***** Estratto
Lo studio dimostra almeno tre cose:

    • Il raddoppiamento della velocità di banda produce un incremento dello 0,3% nella crescita del PIL, il che equivale a 126 miliardi di dollari statunitensi, il che -a sua volta- equivale a oltre un settimo del tasso di crescita media annuale dell’OCSE nell'ultima decade.
    • Ulteriori raddoppi di velocità possono produrre una crescita superiore allo 0,3% (ad esempio, quadruplicare la velocità equivale a uno crescita dello 0,6% del PIL).
    • Si registrano nuovi effetti positivi, legati all'automatizzazione e semplificazione dei processi, come la maggiore produttività e un migliore accesso ai servizi di base come l'istruzione e la salute.

Secondo quanto affermato dal direttore della  Arthur D. Little, Erik Almqvist "fino ad ora c'è stata una totale assenza di prove schiaccianti che evidenziassero gli effetti della velocità di banda sull'economia. Questo studio empirico, unico nel suo genere, può aiutare i governi e gli altri decision makers a operare migliori compromessi e scelte politiche".

Dello stesso tenore il commento di Erik Bohlin, professore alla Chalmers University of Technology "questi risultati sono stati evinti dall'utilizzo di un rigoroso metodo scientifico dove la direzione della casualità, la qualità dei dati e i livelli significativi sono stati appropriatamente testati. I risultati di questo studio supportano le politiche governative che riconoscono e promuovono l'importanza della banda larga".
**********
***** Materiale fornito
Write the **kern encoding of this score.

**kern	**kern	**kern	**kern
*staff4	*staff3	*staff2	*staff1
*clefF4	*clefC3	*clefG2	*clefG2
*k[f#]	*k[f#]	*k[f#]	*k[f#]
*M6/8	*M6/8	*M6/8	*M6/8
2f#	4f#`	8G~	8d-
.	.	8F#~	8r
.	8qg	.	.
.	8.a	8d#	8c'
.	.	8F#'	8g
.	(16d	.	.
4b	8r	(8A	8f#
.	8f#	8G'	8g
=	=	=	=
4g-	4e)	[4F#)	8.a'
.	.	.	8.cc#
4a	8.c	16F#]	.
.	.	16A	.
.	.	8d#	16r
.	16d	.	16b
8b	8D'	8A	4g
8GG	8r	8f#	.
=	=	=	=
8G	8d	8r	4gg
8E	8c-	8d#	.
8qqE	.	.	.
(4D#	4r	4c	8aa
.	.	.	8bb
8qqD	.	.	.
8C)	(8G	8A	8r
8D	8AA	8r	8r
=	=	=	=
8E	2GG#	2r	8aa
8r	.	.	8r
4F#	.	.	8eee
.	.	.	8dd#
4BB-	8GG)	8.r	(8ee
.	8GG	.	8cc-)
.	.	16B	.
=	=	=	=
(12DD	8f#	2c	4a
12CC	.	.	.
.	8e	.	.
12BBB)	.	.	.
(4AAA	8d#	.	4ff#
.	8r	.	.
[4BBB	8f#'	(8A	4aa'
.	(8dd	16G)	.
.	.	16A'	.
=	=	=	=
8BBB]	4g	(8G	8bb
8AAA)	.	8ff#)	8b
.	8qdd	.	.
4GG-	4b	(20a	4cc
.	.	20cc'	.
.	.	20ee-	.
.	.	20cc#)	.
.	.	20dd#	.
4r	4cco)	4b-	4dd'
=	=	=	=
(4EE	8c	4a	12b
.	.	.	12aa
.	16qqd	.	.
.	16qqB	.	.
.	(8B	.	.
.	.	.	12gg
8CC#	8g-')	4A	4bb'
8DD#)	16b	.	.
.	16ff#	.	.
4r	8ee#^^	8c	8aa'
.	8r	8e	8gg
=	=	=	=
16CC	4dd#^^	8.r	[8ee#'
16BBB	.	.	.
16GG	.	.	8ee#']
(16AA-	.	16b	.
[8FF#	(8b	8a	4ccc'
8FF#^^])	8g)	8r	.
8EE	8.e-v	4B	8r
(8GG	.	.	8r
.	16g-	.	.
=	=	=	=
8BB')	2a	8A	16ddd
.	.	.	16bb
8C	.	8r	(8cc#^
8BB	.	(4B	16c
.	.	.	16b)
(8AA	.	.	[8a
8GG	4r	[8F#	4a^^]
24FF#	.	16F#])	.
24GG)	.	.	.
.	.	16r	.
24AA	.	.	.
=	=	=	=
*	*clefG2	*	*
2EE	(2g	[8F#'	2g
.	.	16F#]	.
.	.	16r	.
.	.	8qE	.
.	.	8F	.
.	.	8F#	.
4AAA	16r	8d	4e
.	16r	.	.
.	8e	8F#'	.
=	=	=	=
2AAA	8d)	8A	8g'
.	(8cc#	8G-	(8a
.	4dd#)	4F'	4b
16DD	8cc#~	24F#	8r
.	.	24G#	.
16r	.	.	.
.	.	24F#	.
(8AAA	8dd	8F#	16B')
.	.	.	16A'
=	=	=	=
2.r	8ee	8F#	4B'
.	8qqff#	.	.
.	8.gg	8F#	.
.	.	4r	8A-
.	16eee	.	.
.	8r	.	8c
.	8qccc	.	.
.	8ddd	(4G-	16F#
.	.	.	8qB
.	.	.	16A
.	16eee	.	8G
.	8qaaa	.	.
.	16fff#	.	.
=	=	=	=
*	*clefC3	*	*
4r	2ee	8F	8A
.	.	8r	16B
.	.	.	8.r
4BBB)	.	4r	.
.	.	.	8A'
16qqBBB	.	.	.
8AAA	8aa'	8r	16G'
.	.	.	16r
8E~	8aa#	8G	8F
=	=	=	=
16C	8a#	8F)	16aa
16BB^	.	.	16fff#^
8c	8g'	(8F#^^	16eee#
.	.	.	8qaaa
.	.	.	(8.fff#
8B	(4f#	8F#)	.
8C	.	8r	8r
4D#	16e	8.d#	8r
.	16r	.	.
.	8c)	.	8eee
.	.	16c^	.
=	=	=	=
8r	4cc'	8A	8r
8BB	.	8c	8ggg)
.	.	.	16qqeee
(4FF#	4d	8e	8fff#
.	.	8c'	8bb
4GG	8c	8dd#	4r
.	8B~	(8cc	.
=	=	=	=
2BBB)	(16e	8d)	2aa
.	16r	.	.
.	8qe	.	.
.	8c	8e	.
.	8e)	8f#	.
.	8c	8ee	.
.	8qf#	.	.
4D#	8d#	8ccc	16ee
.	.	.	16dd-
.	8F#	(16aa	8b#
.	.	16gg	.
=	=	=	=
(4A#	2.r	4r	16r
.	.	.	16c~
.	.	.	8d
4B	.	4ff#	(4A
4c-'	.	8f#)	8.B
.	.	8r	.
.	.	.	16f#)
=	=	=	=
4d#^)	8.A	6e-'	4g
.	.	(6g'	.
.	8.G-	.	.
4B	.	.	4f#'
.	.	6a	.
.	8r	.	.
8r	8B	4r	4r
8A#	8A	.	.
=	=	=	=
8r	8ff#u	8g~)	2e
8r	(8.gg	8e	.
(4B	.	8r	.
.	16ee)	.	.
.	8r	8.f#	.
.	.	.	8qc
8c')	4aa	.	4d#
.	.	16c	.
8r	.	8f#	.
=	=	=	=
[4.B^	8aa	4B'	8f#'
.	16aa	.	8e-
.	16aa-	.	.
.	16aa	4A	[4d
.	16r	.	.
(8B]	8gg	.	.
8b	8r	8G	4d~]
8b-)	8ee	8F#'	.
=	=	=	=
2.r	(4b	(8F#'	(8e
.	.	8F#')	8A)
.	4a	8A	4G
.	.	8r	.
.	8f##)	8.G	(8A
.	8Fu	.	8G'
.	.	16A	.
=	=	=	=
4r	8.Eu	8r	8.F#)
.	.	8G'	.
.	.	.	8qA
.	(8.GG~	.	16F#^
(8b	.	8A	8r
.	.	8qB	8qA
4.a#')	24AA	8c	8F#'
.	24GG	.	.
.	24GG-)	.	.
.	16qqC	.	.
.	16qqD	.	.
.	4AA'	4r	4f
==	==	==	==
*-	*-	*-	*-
**********
> _Istruzioni di lavoro_:
a) Stabilisci se le tre affermazioni seguenti concordano con l'estratto sulla banda larga e, per ciascuna, rispondi sì o no citando alla lettera le parole decisive dell'estratto. (i) Raddoppiare la velocità di banda porta a un incremento dello 0,3% nella crescita del PIL. (ii) Erik Almqvist è professore alla Chalmers University of Technology. (iii) Secondo Erik Almqvist, finora mancavano prove schiaccianti degli effetti della velocità di banda sull'economia.
b) Scrivi il seguito dell'estratto sulla banda larga, a partire dall'ultima frase riportata.

> _Risultati per compito_:
a)
(i) Sì: «Il raddoppiamento della velocità di banda produce un incremento dello 0,3% nella crescita del PIL».
(ii) No: «Erik Bohlin, professore alla Chalmers University of Technology».
(iii) Sì: «fino ad ora c'è stata una totale assenza di prove schiaccianti che evidenziassero gli effetti della velocità di banda sull'economia».

b)
In buona sostanza, a giudicare dal tono del comunicato stampa, non ci troviamo di fronte alla solita indagine speculativa, ma davanri a uno studio empirico ampiamente documentato che mira ad assurgere a verità scientifica: si tratta di fatti veri e propri, di prove tangibili elaborate sulla base di dati pubblici, di constatazioni oggettive con cui i governi -se possiedono ancora un barlume di lungimiranza- dovranno fare i conti.

Non è più il tempo dei "secondo me la potenza del web è sopravvalutata" o del "in tempi di crisi ci sono altre priorità", a questo punto, dopo quanto si è detto, provato e studiato bisognerebbe essere ciechi per non comprendere la forza, anche economica, a cui molti paesi dell'OCSE (e non solo) rinunciano per l'incapacità di guardare oltre la misura del proprio naso.

Ma la verità è che, più probabilmente, esiste ancora la paura di "perdere il controllo", sussiste il terrore di ciò che è immateriale, non arginabile, esposto e, per tanto, potenzialmente difficile da tenere sotto custodia.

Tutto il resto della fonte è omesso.